Why should she lie to protect him from a perfectly reasonable refusal of an invitation that was so clearly inappropriate?

Or at the very least, too early? She hardly knew the guy, and what she did know was not inspiring.

He appeared to struggle to find his words for a moment but managed a gruff “Right” before marching away.

Lily felt no remorse or regret for declining and guessed that Casey had put him up to it.
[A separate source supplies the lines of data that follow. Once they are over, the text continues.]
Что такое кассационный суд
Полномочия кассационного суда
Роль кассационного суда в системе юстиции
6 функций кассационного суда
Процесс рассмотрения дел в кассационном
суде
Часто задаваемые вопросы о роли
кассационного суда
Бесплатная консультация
God, she thought, Nicola is going to die.

On the other side of the throng, Dorian stood with his fists in his pockets, his half-empty beer discarded on someone’s picnic blanket.

“Where’ve you been?” Cecilia sidled up to Dorian and draped an arm around his shoulder. He shrugged her off. Pretending not to care, Cecilia shifted her weight and followed Dorian’s gaze into the crowd. “Talking to that girl? God, she’s so boring.” She yawned.

Dorian said nothing.

“Just being honest,” she said, reading his silence as one of disapproval.

“You’re being rude.”

“I love it when you get all judgmental.”

Dorian was silent again.

“Oh, I’m sorry, do you like her?” Cecilia teased in a singsong voice.

Dorian rolled his eyes and strode away, muttering something about dinner.

“Oh my God, you do!” Cecilia giggled loudly after him, her over-the-top hilarity hiding her disappointment that Dorian had a crush on someone and it was not her.